Task requirements >> Rewrite the text of every one of the records below as a single numbered list, one line per item, leaving out any blank lines.

※

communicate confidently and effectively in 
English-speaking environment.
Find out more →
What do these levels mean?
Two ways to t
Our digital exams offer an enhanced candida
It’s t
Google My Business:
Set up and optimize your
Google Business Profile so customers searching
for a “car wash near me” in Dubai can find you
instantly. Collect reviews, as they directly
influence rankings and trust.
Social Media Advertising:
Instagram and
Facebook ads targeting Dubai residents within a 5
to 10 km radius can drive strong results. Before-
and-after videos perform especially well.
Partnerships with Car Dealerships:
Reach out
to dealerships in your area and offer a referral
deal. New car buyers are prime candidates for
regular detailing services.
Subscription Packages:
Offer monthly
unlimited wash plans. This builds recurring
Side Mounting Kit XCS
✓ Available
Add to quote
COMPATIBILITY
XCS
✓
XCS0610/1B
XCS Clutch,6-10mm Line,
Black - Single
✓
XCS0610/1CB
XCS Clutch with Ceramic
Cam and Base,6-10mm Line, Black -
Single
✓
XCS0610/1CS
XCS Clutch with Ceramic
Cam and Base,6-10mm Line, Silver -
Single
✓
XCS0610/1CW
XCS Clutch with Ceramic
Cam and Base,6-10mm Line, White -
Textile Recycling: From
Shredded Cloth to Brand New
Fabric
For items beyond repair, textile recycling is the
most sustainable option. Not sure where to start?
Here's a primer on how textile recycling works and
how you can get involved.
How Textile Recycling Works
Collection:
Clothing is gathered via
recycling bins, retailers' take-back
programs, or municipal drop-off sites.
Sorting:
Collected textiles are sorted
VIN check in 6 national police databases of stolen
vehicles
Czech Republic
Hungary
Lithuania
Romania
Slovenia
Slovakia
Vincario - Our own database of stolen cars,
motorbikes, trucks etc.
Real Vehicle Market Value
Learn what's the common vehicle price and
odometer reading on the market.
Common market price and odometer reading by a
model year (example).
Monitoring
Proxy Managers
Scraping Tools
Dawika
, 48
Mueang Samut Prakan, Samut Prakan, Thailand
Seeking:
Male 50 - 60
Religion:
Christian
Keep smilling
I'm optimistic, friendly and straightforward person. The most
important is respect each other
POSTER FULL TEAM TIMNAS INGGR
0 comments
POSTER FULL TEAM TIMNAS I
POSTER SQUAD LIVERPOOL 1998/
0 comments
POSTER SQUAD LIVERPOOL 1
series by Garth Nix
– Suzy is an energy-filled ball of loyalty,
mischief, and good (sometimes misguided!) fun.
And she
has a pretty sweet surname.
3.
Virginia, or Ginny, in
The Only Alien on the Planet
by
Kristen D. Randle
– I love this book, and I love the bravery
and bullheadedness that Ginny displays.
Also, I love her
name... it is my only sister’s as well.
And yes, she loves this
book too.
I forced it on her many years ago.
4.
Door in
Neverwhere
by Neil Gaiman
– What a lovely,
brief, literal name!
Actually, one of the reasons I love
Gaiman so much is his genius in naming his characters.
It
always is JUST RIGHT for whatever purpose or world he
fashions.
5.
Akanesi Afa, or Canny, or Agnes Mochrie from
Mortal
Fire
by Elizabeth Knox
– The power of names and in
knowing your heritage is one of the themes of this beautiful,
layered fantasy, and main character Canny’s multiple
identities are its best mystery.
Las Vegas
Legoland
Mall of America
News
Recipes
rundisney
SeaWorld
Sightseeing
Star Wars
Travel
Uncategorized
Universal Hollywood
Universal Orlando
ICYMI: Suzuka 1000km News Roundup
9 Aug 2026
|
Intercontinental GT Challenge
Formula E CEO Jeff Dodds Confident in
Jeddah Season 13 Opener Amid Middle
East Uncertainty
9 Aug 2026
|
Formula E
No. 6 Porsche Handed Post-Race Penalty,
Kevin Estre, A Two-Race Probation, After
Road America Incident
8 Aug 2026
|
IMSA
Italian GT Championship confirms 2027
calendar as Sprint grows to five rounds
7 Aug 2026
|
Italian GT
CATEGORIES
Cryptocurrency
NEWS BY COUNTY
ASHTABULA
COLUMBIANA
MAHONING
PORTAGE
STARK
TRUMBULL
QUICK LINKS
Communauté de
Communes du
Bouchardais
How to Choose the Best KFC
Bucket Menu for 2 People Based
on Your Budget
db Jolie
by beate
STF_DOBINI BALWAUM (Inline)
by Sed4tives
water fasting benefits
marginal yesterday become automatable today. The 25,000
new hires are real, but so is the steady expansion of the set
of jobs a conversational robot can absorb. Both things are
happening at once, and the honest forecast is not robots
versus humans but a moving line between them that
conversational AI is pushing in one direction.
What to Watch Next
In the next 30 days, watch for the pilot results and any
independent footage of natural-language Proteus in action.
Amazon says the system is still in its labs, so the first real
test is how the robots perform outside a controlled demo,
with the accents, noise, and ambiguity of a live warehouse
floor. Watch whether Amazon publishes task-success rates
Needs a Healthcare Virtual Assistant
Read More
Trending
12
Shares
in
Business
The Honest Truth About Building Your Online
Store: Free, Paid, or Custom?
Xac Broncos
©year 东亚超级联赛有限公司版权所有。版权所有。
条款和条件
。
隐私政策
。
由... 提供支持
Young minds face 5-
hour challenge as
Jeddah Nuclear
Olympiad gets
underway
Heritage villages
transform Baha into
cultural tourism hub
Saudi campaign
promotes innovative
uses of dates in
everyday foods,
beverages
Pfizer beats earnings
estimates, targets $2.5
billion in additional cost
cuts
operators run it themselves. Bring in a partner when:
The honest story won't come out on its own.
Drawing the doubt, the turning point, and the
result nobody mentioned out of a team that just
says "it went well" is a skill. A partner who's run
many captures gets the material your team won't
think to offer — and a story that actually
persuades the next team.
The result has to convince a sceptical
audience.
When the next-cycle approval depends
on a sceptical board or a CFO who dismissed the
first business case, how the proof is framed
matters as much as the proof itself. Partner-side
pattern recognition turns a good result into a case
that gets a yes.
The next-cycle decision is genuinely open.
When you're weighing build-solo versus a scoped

※

Exercise answer >>
1. communicate confidently and effectively in 
2. English-speaking environment.
3. Find out more →
4. What do these levels mean?
5. Two ways to t
6. Our digital exams offer an enhanced candida
7. It’s t
8. Google My Business:
9. Set up and optimize your
10. Google Business Profile so customers searching
11. for a “car wash near me” in Dubai can find you
12. instantly. Collect reviews, as they directly
13. influence rankings and trust.
14. Social Media Advertising:
15. Instagram and
16. Facebook ads targeting Dubai residents within a 5
17. to 10 km radius can drive strong results. Before-
18. and-after videos perform especially well.
19. Partnerships with Car Dealerships:
20. Reach out
21. to dealerships in your area and offer a referral
22. deal. New car buyers are prime candidates for
23. regular detailing services.
24. Subscription Packages:
25. Offer monthly
26. unlimited wash plans. This builds recurring
27. Side Mounting Kit XCS
28. ✓ Available
29. Add to quote
30. COMPATIBILITY
31. XCS
32. ✓
33. XCS0610/1B
34. XCS Clutch,6-10mm Line,
35. Black - Single
36. ✓
37. XCS0610/1CB
38. XCS Clutch with Ceramic
39. Cam and Base,6-10mm Line, Black -
40. Single
41. ✓
42. XCS0610/1CS
43. XCS Clutch with Ceramic
44. Cam and Base,6-10mm Line, Silver -
45. Single
46. ✓
47. XCS0610/1CW
48. XCS Clutch with Ceramic
49. Cam and Base,6-10mm Line, White -
50. Textile Recycling: From
51. Shredded Cloth to Brand New
52. Fabric
53. For items beyond repair, textile recycling is the
54. most sustainable option. Not sure where to start?
55. Here's a primer on how textile recycling works and
56. how you can get involved.
57. How Textile Recycling Works
58. Collection:
59. Clothing is gathered via
60. recycling bins, retailers' take-back
61. programs, or municipal drop-off sites.
62. Sorting:
63. Collected textiles are sorted
64. VIN check in 6 national police databases of stolen
65. vehicles
66. Czech Republic
67. Hungary
68. Lithuania
69. Romania
70. Slovenia
71. Slovakia
72. Vincario - Our own database of stolen cars,
73. motorbikes, trucks etc.
74. Real Vehicle Market Value
75. Learn what's the common vehicle price and
76. odometer reading on the market.
77. Common market price and odometer reading by a
78. model year (example).
79. Monitoring
80. Proxy Managers
81. Scraping Tools
82. Dawika
83. , 48
84. Mueang Samut Prakan, Samut Prakan, Thailand
85. Seeking:
86. Male 50 - 60
87. Religion:
88. Christian
89. Keep smilling
90. I'm optimistic, friendly and straightforward person. The most
91. important is respect each other
92. POSTER FULL TEAM TIMNAS INGGR
93. 0 comments
94. POSTER FULL TEAM TIMNAS I
95. POSTER SQUAD LIVERPOOL 1998/
96. 0 comments
97. POSTER SQUAD LIVERPOOL 1
98. series by Garth Nix
99. – Suzy is an energy-filled ball of loyalty,
100. mischief, and good (sometimes misguided!) fun.
101. And she
102. has a pretty sweet surname.
103. 3.
104. Virginia, or Ginny, in
105. The Only Alien on the Planet
106. by
107. Kristen D. Randle
108. – I love this book, and I love the bravery
109. and bullheadedness that Ginny displays.
110. Also, I love her
111. name... it is my only sister’s as well.
112. And yes, she loves this
113. book too.
114. I forced it on her many years ago.
115. 4.
116. Door in
117. Neverwhere
118. by Neil Gaiman
119. – What a lovely,
120. brief, literal name!
121. Actually, one of the reasons I love
122. Gaiman so much is his genius in naming his characters.
123. It
124. always is JUST RIGHT for whatever purpose or world he
125. fashions.
126. 5.
127. Akanesi Afa, or Canny, or Agnes Mochrie from
128. Mortal
129. Fire
130. by Elizabeth Knox
131. – The power of names and in
132. knowing your heritage is one of the themes of this beautiful,
133. layered fantasy, and main character Canny’s multiple
134. identities are its best mystery.
135. Las Vegas
136. Legoland
137. Mall of America
138. News
139. Recipes
140. rundisney
141. SeaWorld
142. Sightseeing
143. Star Wars
144. Travel
145. Uncategorized
146. Universal Hollywood
147. Universal Orlando
148. ICYMI: Suzuka 1000km News Roundup
149. 9 Aug 2026
150. |
151. Intercontinental GT Challenge
152. Formula E CEO Jeff Dodds Confident in
153. Jeddah Season 13 Opener Amid Middle
154. East Uncertainty
155. 9 Aug 2026
156. |
157. Formula E
158. No. 6 Porsche Handed Post-Race Penalty,
159. Kevin Estre, A Two-Race Probation, After
160. Road America Incident
161. 8 Aug 2026
162. |
163. IMSA
164. Italian GT Championship confirms 2027
165. calendar as Sprint grows to five rounds
166. 7 Aug 2026
167. |
168. Italian GT
169. CATEGORIES
170. Cryptocurrency
171. NEWS BY COUNTY
172. ASHTABULA
173. COLUMBIANA
174. MAHONING
175. PORTAGE
176. STARK
177. TRUMBULL
178. QUICK LINKS
179. Communauté de
180. Communes du
181. Bouchardais
182. How to Choose the Best KFC
183. Bucket Menu for 2 People Based
184. on Your Budget
185. db Jolie
186. by beate
187. STF_DOBINI BALWAUM (Inline)
188. by Sed4tives
189. water fasting benefits
190. marginal yesterday become automatable today. The 25,000
191. new hires are real, but so is the steady expansion of the set
192. of jobs a conversational robot can absorb. Both things are
193. happening at once, and the honest forecast is not robots
194. versus humans but a moving line between them that
195. conversational AI is pushing in one direction.
196. What to Watch Next
197. In the next 30 days, watch for the pilot results and any
198. independent footage of natural-language Proteus in action.
199. Amazon says the system is still in its labs, so the first real
200. test is how the robots perform outside a controlled demo,
201. with the accents, noise, and ambiguity of a live warehouse
202. floor. Watch whether Amazon publishes task-success rates
203. Needs a Healthcare Virtual Assistant
204. Read More
205. Trending
206. 12
207. Shares
208. in
209. Business
210. The Honest Truth About Building Your Online
211. Store: Free, Paid, or Custom?
212. Xac Broncos
213. ©year 东亚超级联赛有限公司版权所有。版权所有。
214. 条款和条件
215. 。
216. 隐私政策
217. 。
218. 由... 提供支持
219. Young minds face 5-
220. hour challenge as
221. Jeddah Nuclear
222. Olympiad gets
223. underway
224. Heritage villages
225. transform Baha into
226. cultural tourism hub
227. Saudi campaign
228. promotes innovative
229. uses of dates in
230. everyday foods,
231. beverages
232. Pfizer beats earnings
233. estimates, targets $2.5
234. billion in additional cost
235. cuts
236. operators run it themselves. Bring in a partner when:
237. The honest story won't come out on its own.
238. Drawing the doubt, the turning point, and the
239. result nobody mentioned out of a team that just
240. says "it went well" is a skill. A partner who's run
241. many captures gets the material your team won't
242. think to offer — and a story that actually
243. persuades the next team.
244. The result has to convince a sceptical
245. audience.
246. When the next-cycle approval depends
247. on a sceptical board or a CFO who dismissed the
248. first business case, how the proof is framed
249. matters as much as the proof itself. Partner-side
250. pattern recognition turns a good result into a case
251. that gets a yes.
252. The next-cycle decision is genuinely open.
253. When you're weighing build-solo versus a scoped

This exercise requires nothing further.